Committee imposes Rs. 50,000 fine on CA for failing to exercise due diligence in loan classification and director remuneration verification during audit.
Meetu Kumari | Mar 10, 2026 |
Chartered Accountant Penalized Rs. 50,000 For Failure To Exercise Audit Due Diligence
The complaint was filed by the Registrar of Companies, Karnataka, against CA Ajay Kumar Sharma regarding the audit of M/s Skylinks Technology Pvt. Ltd. for FY 2020–21. The company was suspected to be part of a network operating loan applications that provided short-term loans at high interest rates and used coercive recovery practices. During scrutiny of filings, the ROC noticed discrepancies in the financial statements. A loan of Rs. 2.99 crore from M/s Glitter Sky Technology Pvt. Ltd. was shown as short-term borrowing in the audited balance sheet but disclosed as long-term borrowing in Form AOC-4 filed with the ROC.
The auditor also failed to produce the loan agreement during the proceedings. Another inconsistency related to director remuneration of Rs. 6 lakh paid to three individuals who were not listed as directors on the Ministry of Corporate Affairs portal. The auditor could not provide board resolutions or other records confirming their appointment. The Director (Discipline) of the Institute of Chartered Accountants of India formed a prima facie view that the auditor had failed to exercise due diligence and referred the matter to the Disciplinary Committee.

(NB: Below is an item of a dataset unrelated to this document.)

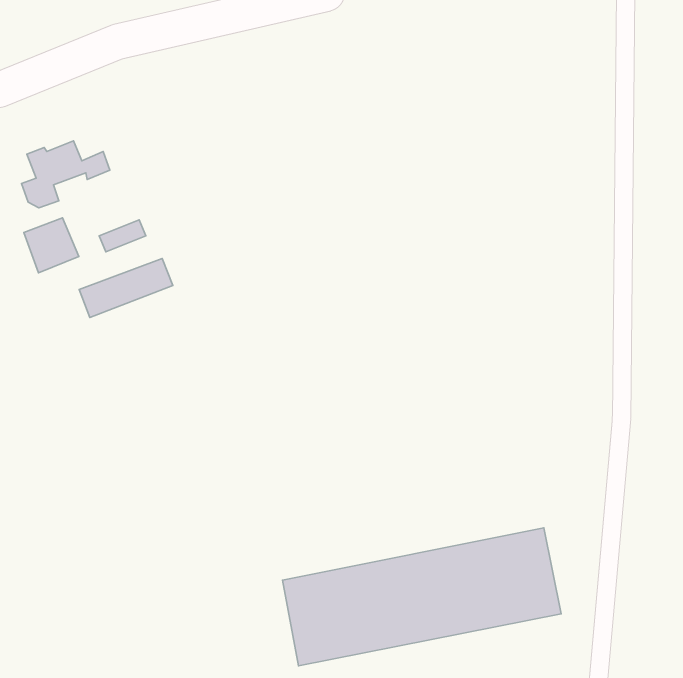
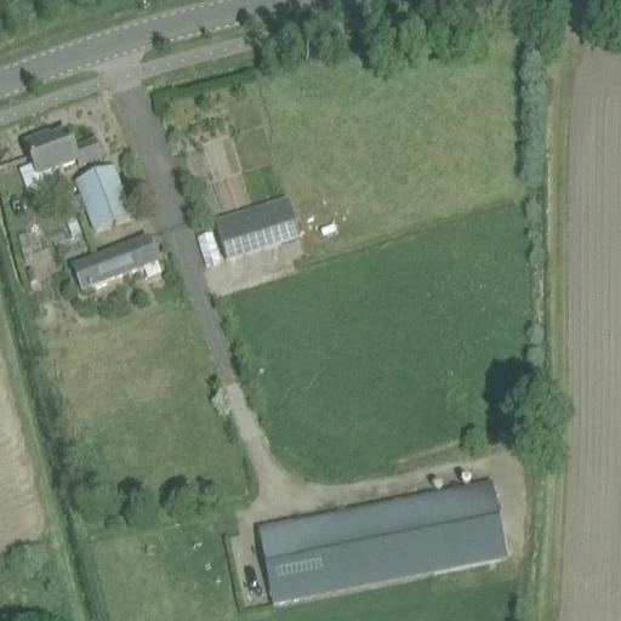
building: none -> [213,195,300,256]
building: [24,218,79,273] -> [76,164,126,213]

Main Issue: Whether the statutory auditor was guilty of professional misconduct for failing to properly verify loan classification and director remuneration disclosures in the audited financial statements.
Tribunal’s Decision: The Disciplinary Committee of the Institute of Chartered Accountants of India held the auditor guilty of professional misconduct under Clause (7) of Part-I of the Second Schedule to the Chartered Accountants Act, 1949. It observed that the auditor failed to maintain audit documentation for the Rs. 2.99 crore borrowing, contrary to SA-230 requirements, and relied solely on management explanations.

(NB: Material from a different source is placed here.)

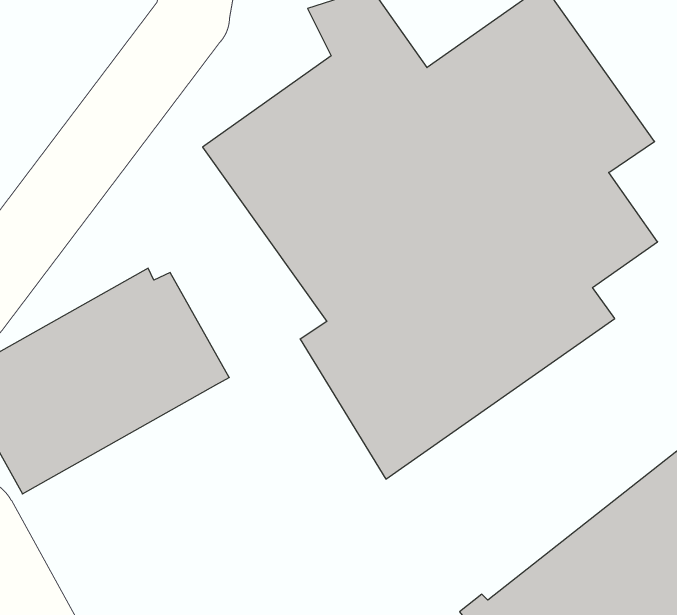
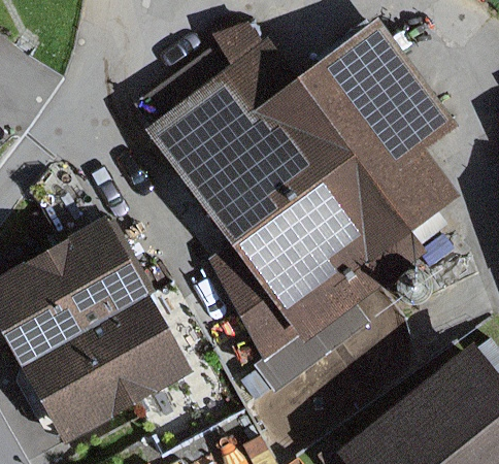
building: none -> [16,298,194,451]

The Committee also noted that remuneration was disclosed for persons who were not directors according to MCA records, indicating failure to perform basic verification procedures. Although the auditor cited reliance on company records and COVID-19 disruptions, the Committee held that absence of malafide intent does not excuse lack of due diligence. Thus, the Committee reprimanded the respondent and imposed a fine of Rs. 50,000, payable within sixty days.